While the Puerto Rican government is $73 billion in debt, corporations have extracted over $600 billion in profits in recent years. Even a modest tax would have eliminated the debt.

Hector Lopez, a Puerto Rican who has been active in the Connecticut Green Party for over 20 years, adds “Now they want a Puerto Rico empty of Puerto Ricans so that they can build a paradise for themselves, no Puerto Ricans allowed. This was done in Hawaii and now the Hawaiians find it too expensive to live there in their homeland. By the way, gentrification has already begun.

When speaking before the U.N. committee last June, Darlene Elias pointed out “the Puerto Rican people are despondent and have lost faith in the political system. Only 23 percent of residents living on the island showed up to the polls to vote in the most recent plebiscite. This is a very low number when you take into account that Puerto Rico consistently has high voter turn out.
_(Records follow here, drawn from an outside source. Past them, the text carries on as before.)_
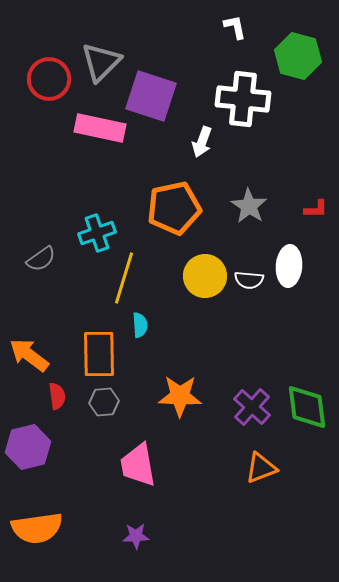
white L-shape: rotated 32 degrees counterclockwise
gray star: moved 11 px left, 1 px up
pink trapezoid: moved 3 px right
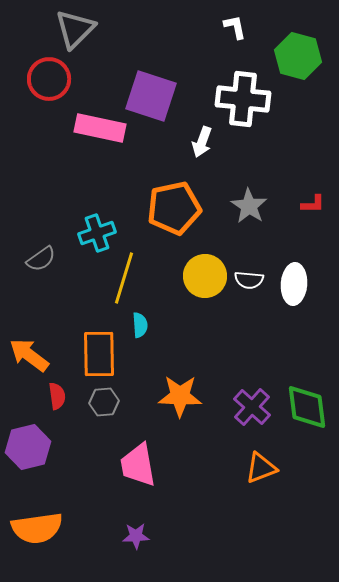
gray triangle: moved 26 px left, 33 px up
red L-shape: moved 3 px left, 5 px up
white ellipse: moved 5 px right, 18 px down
It is also by far the most telling statement of the Puerto Rican people’s desire for independence.” Those preferring independence boycotted the plebiscite.

Elias’ statement continues: “However, the U.S. should not assume, under false pretenses as it did with Hawaii, that Puerto Rico wants to be a state. Instead, Puerto Ricans should be allowed to govern themselves as an independent state and or sovereign entity – whichever the people elect. The Green Party maintains that it is only when Puerto Rico is able to exercise their right to self-determination and dictate its own circumstances that it will prevail. In conclusion, true democracy is the only path to liberation and as a party we will continue to stand with Puerto Ricans towards this end. We do thank the committee in advance for its consideration and noble effort in realizing our mutual goal of decolonization and seeing Puerto Rico succeed. Que Viva Puerto Rico Libre!”